YOUR INSTRUCTIONS: Copy the material from the line with "left elbow: (140, 155, 12)" up to and including the line with "left wrist: (288, 267, 9)". Multiply every keypoint coordinate and depth value by 0.2 and round it to a whole number, rounding halves up, and keep all other text, including the box lines, unchanged.

====== WORKING DATA

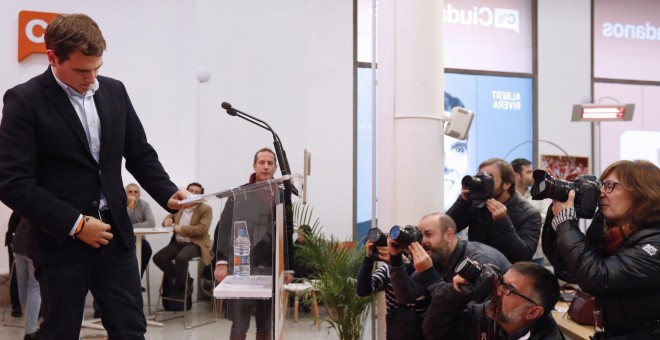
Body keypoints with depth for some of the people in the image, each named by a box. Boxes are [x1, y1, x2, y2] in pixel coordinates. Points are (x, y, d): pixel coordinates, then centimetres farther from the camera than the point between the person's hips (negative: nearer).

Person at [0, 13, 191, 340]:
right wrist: (75, 224, -17)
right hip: (60, 242, -4)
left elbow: (140, 155, 12)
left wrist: (168, 193, -6)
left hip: (115, 235, 4)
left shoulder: (114, 91, 6)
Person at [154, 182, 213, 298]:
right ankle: (183, 279, 1)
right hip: (177, 243, 6)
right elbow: (171, 215, 30)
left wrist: (182, 229, -19)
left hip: (195, 244, -6)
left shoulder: (206, 209, -4)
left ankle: (177, 289, -13)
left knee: (181, 258, -35)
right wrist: (168, 219, 4)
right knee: (158, 258, -15)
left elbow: (203, 229, -16)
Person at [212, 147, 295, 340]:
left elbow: (286, 234, 12)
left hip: (270, 268, 2)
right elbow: (223, 229, -2)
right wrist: (221, 261, -12)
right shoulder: (239, 194, 2)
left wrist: (288, 267, 9)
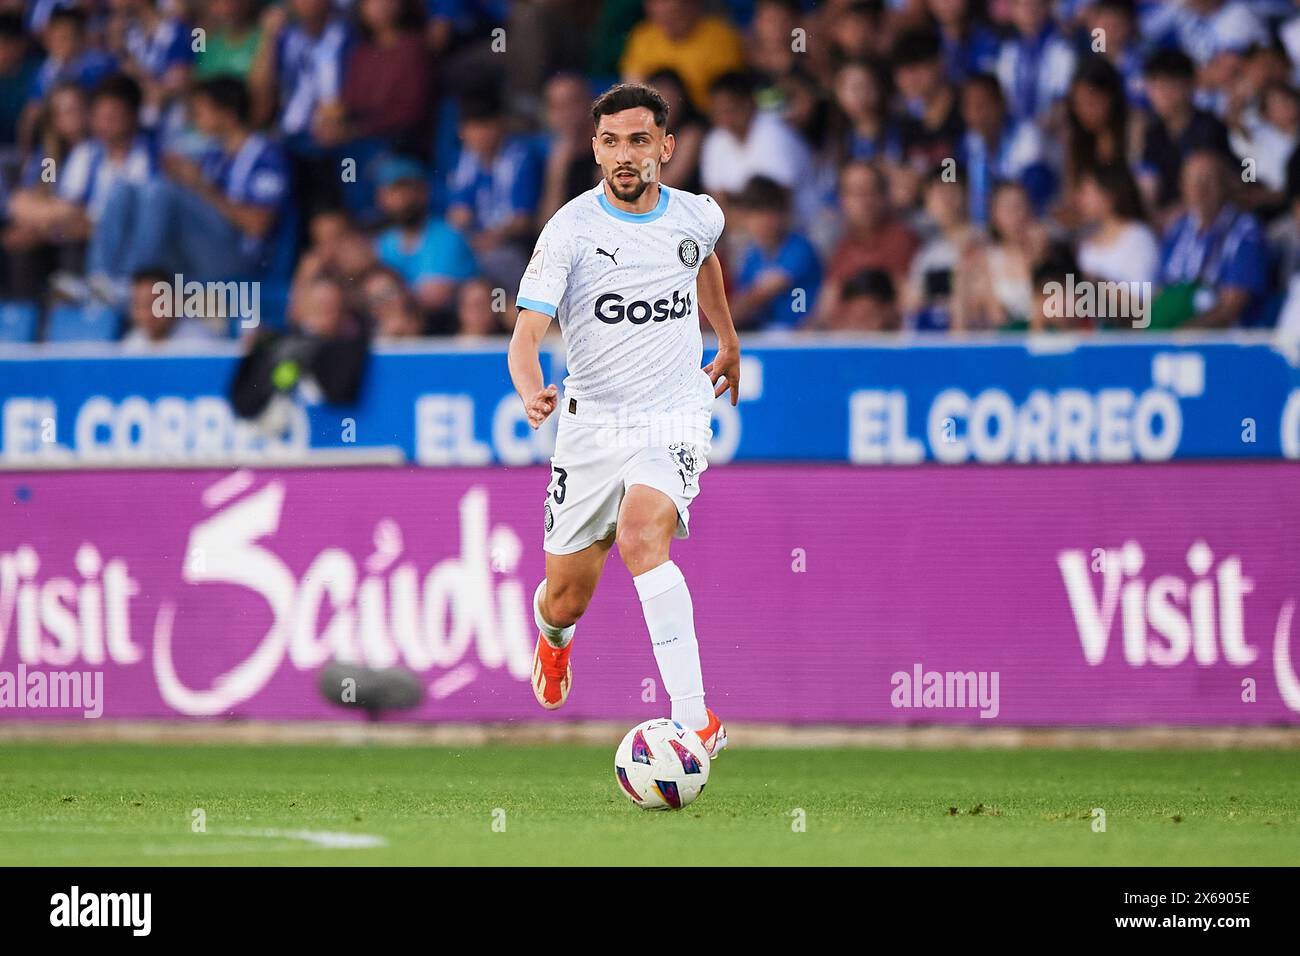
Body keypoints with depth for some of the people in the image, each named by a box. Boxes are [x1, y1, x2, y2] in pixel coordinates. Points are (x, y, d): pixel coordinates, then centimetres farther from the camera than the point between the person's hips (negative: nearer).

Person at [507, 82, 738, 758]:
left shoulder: (698, 216, 2)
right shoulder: (571, 229, -10)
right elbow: (527, 332, -18)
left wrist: (728, 342, 36)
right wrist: (532, 393, -39)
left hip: (674, 420, 0)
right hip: (591, 423, 0)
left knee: (641, 534, -31)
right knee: (565, 603, 8)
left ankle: (696, 719, -36)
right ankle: (553, 637, 50)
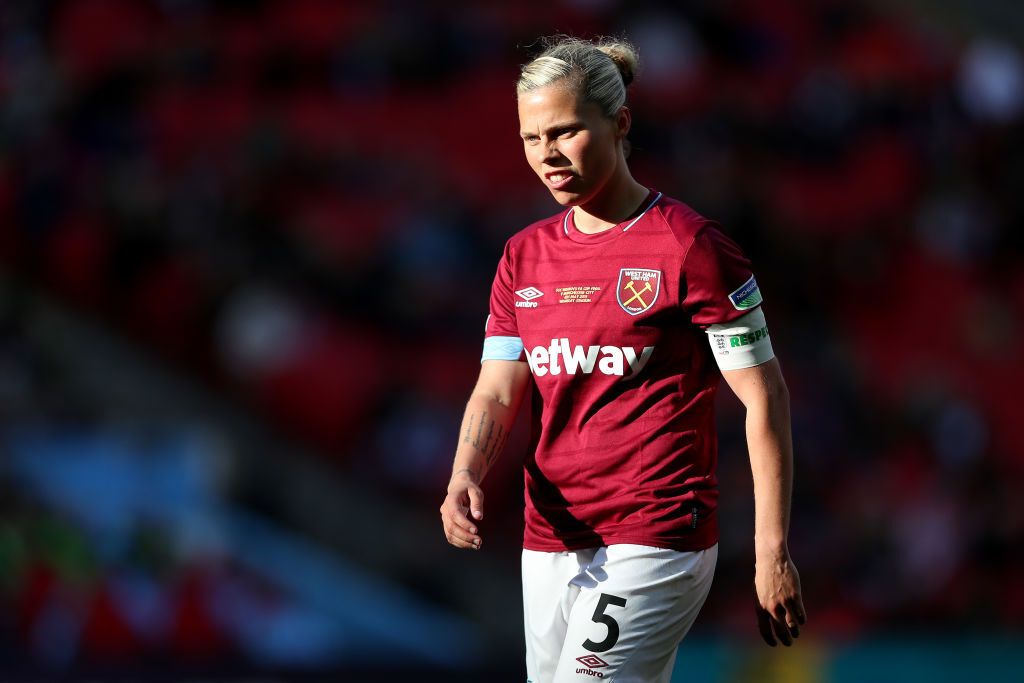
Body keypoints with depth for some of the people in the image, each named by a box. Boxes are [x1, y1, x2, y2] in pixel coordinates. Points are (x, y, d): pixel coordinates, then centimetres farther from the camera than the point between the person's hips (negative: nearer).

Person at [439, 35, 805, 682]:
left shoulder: (687, 246, -8)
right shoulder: (526, 254, 11)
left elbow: (765, 398, -7)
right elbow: (498, 392, 8)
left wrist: (772, 554, -10)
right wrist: (465, 480, -14)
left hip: (655, 541, -7)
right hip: (550, 542, 7)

============

EXERCISE RESULT:
left elbow: (28, 31, 2)
left wrist: (34, 39, -1)
left hip: (23, 47, 1)
left shoulder: (23, 18, 1)
Person at [154, 182, 213, 298]:
right ankle: (37, 56, 0)
right hip: (35, 49, 1)
right elbow: (34, 43, 6)
left wrist: (36, 46, -4)
left hip: (39, 49, -1)
left shoulder: (41, 42, -1)
left ankle: (35, 58, -3)
left knee: (36, 52, -7)
right wrist: (34, 44, 1)
right knee: (32, 52, -3)
left elbow: (41, 46, -3)
Person at [212, 147, 295, 340]:
left elbow: (57, 47, 2)
left hip: (54, 54, 0)
right elbow: (45, 46, 0)
right wrist: (44, 52, -2)
right shoulder: (48, 39, 0)
left wrist: (58, 53, 2)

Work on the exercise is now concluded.